## TASK ITEM
Across the listing below, how many lines hold "Tour"? Reply with the number by itself.

## RECORDS FOR THIS TASK

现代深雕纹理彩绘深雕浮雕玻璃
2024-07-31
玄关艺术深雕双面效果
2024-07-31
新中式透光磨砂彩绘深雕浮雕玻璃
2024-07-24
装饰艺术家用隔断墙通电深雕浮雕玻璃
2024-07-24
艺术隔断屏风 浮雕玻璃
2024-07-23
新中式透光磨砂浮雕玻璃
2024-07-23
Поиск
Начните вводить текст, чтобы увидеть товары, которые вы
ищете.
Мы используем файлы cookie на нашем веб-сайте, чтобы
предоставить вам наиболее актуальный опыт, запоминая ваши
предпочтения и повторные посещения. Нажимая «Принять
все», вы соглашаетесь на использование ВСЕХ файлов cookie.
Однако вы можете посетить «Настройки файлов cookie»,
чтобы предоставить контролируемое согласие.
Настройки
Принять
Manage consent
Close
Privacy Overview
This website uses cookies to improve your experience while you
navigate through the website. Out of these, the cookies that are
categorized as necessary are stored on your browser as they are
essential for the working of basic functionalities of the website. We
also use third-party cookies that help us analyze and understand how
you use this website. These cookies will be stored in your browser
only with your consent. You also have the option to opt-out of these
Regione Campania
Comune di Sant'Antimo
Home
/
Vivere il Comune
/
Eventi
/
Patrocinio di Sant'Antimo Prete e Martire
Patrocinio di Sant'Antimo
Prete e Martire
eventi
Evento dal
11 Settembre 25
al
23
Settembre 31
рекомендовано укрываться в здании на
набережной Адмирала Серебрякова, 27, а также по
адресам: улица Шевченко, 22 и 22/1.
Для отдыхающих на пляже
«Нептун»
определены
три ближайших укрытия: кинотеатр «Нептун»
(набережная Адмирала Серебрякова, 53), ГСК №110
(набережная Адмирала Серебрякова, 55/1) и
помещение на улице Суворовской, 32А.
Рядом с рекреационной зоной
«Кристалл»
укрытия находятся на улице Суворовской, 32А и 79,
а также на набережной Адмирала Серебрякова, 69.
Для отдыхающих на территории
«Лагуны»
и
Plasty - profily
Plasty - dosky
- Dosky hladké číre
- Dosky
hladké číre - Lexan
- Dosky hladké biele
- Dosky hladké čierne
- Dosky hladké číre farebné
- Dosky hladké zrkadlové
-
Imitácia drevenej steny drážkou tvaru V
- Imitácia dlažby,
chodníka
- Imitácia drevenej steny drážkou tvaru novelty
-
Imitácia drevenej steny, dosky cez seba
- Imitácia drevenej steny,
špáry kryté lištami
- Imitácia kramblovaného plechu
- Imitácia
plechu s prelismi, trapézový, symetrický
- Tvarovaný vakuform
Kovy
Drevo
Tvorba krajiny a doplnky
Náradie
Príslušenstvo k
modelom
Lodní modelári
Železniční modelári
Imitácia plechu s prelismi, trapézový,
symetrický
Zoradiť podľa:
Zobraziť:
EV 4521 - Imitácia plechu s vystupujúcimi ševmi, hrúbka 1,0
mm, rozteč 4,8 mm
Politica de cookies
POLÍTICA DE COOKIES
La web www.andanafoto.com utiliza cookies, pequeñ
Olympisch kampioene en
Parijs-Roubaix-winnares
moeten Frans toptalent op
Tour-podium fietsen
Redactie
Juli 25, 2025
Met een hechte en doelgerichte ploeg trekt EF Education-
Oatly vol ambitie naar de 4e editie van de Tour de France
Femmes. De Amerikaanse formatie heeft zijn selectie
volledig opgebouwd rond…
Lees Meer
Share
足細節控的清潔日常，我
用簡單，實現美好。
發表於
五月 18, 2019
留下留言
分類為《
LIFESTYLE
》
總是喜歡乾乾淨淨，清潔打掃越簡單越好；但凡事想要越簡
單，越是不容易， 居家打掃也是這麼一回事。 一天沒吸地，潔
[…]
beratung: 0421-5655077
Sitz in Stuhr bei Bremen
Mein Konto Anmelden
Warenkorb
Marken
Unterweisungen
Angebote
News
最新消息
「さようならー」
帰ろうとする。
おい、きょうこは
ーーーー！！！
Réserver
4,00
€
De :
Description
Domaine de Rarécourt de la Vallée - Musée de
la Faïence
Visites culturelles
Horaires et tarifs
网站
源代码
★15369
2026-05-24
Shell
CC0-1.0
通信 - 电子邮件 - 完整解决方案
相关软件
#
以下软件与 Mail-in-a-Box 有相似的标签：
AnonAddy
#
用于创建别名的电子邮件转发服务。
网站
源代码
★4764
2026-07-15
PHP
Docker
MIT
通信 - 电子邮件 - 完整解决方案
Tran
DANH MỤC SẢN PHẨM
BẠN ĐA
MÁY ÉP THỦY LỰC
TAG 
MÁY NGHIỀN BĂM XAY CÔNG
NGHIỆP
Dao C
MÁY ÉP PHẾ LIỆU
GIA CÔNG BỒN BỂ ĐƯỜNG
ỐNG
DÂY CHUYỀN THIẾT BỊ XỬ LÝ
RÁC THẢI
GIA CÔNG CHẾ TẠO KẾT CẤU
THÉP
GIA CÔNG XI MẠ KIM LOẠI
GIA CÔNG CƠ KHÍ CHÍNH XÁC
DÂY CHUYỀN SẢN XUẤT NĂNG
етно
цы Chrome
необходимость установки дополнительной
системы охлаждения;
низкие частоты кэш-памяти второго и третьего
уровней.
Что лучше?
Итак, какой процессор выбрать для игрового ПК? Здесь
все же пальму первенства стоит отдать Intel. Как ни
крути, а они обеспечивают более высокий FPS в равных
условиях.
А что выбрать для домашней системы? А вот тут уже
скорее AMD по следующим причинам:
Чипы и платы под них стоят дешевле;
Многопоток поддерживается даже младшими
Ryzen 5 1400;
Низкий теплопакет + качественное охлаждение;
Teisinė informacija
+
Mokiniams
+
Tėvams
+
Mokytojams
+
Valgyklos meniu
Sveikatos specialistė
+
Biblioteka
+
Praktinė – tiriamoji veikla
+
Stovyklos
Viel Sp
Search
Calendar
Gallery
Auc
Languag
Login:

## TASK ANSWER
2